So, like, think about this:
You bump into a dude on your way home, and drop your bag. It sticks in your mind because he was dressed exactly like you were. Later when you're in your place, you look in the bag and it turns out to be a very precise replica of yours, all the stains and patches in the right places, but there are no holes under the patches, and the stains smell like paint instead of blood and grease. It's full of things that look like your things, but aren't: an empty locket, a notebook well-beaten on the outside but filled with blank pages, a penknife without a sharpened edge.

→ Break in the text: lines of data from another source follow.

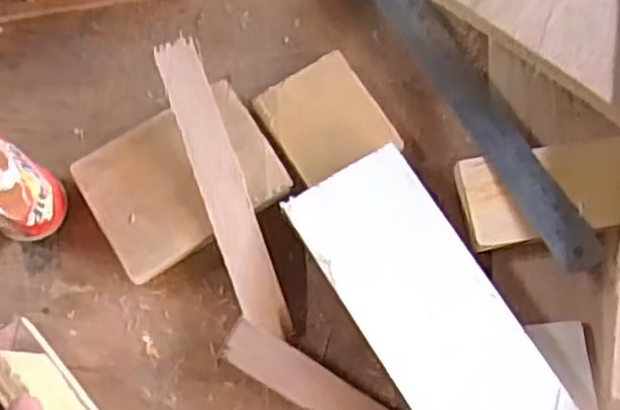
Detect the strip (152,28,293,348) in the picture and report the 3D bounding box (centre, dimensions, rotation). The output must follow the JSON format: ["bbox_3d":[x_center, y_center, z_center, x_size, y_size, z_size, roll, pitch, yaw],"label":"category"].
[{"bbox_3d":[-0.046,-0.009,0.393,0.025,0.004,0.164,-18,88,-15],"label":"strip"}]

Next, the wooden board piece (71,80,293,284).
[{"bbox_3d":[-0.071,-0.016,0.406,0.102,0.011,0.076,-32,75,-9],"label":"wooden board piece"}]

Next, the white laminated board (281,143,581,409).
[{"bbox_3d":[0.066,0.060,0.376,0.072,0.012,0.186,-31,75,-9],"label":"white laminated board"}]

There's also a small pile of drawings. The fortune's worth of paper notwithstanding, they are shocking: they're beautiful, meticulously observed scenes from your life. You remember that oddly-shaped vegetable you found at the market the other day. You remember your struggle to find pins to hang all your clothes on the line. These are the works of a genius artist. Only, in all the drawings, he's in the picture instead of you.
That's weird!
It's at the root of the Weird stat, too: all the Weird-focused playbooks are about the basic not-okayness of humans. The Brainer is every abusive girlfriend ever—the Hocus is every quack faith healer and BS-spewing TV preacher.
But they've got powers for some reason!
I dunno why that is. It seems to put a lot of unnecessary distance between their weirdness and their emotional importance. Plus, opening your brain is just kinda weird. I dunno. Why does the Weird stat give you crazy powers? Why doesn't it just, say, allow you to overstep your social inhibitions?